O assunto voltou ao debate em 2002 e em 2010, mas uma pesquisa mostrou que a maior parte da população era contra a mudança e o assunto esfriou. Até que, em 2016, um senador apresentou um projeto de lei defendendo a alteração. O texto passou por todas as instâncias até a última quarta, quando passou pelo Senado.
Hino canadense antes da alteração
Isso não significa que o hino já tenha oficialmente mudado. Ainda é necessária a aprovação da governadora-geral Julie Payette, uma espécie de representante da coroa britânica para o Canadá. Trata-se de uma formalidade, pois seu cargo é mais cerimonial do que executivo, mas ela precisa assinar a lei e estabelecer um dia para que ela entre em vigor.
Por fim, um detalhe importante. A discussão toda se refere apenas ao hino oficial em inglês. A letra em francês – que, diga-se, foi composta dez anos antes da versão inglesa – tem conteúdo bastante diferente, não cria conflito de gênero e, por isso, segue inalterada. As primeiras estrofes, por exemplo, são “Ô Canada! / Terre de nos aïeux, / Ton front est ceint de fleurons glorieux!” (“Ó, Canadá! / Terra dos nossos ancestrais, / Vossa testa está adornada com os louros mais gloriosos!”).
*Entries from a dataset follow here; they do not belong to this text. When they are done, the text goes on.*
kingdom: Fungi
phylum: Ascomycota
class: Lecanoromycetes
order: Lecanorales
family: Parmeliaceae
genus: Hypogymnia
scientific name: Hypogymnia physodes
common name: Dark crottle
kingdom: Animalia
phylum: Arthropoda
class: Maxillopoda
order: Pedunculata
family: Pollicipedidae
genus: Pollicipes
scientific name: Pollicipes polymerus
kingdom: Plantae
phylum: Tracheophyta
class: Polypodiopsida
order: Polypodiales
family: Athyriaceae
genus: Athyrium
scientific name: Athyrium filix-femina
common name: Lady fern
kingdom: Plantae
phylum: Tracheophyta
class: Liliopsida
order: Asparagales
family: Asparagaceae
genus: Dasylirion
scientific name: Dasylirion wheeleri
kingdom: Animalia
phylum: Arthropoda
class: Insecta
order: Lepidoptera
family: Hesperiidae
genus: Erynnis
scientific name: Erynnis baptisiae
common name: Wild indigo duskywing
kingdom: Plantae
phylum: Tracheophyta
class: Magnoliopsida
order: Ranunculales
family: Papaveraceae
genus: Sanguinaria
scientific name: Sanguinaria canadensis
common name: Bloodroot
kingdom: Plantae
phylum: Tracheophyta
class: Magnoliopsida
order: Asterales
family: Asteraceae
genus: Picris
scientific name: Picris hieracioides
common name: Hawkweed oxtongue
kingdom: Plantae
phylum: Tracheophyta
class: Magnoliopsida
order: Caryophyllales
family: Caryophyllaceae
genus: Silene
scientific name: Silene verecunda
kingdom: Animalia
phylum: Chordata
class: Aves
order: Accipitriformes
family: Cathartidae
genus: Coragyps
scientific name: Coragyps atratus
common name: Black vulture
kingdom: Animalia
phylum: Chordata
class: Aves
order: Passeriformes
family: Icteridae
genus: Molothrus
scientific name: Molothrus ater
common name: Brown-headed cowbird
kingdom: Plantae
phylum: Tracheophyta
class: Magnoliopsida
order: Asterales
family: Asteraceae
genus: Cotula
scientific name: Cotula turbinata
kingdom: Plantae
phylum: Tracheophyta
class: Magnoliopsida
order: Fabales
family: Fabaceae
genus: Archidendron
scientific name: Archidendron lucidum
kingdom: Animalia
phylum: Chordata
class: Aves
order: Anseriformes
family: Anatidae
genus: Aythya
Hinos de países parecem girar sempre em torno dos mesmos temas. Engrandecer a nação, falar da história do povo, mencionar alguma guerra de independência, dizer que seus filhos lutarão pela pátria, qualquer coisa assim. Sempre com um ritmo pomposo, entre o quase militar e o totalmente militar.
Dou essa cornetada porque adoro hinos. Os favoritos da casa são os de França, Portugal e Afeganistão. O do Brasil é legal também, apesar da letra parnasiana incompreensível para uma pessoa normal, como o da Itália e o da Alemanha. E, bem, se você acha que todos eles são iguais, o usuário SwiftOryx do Reddit mostra que não é bem assim.
Ele fez um mapa sensacional, separando os países por temas de seus hinos nacionais. Os que falam da nação são a maioria, seguido pelos que falam de alguma batalha e os que exaltam algum personagem. Motes de menos destaque são a bandeira (Albânia, Estados Unidos, Somália, Suíça e Turquia), idioma (Moldávia) e amizade (Eslovênia). Ah, e ainda sobram Espanha e Bósnia-Herzegovina, únicos países cujos hinos não têm letra.
Confira abaixo. Para ver uma versão maior, clique aqui.
Era para ser apenas mais um jogo da Fed Cup, a competição feminina entre nações do tênis. A alemã Andrea Petkovic ia enfrentar a norte-americana Alison Riske na abertura da série, realizada em Lahaina, no Havaí. No momento dos hinos, o solista e professor universitário Will Kimble foi ao centro da quadra e começou a cantar: “Deutschland, Deutschland über alles, Über alles in der Welt”.
Mas o caso alemão é pior. Não é apenas uma troca de uma música por outra, por mais inconveniente que isso seja, mas trazer à tona uma letra que virou um símbolo do nazismo – e até hoje é cantada por grupos extremistas no país.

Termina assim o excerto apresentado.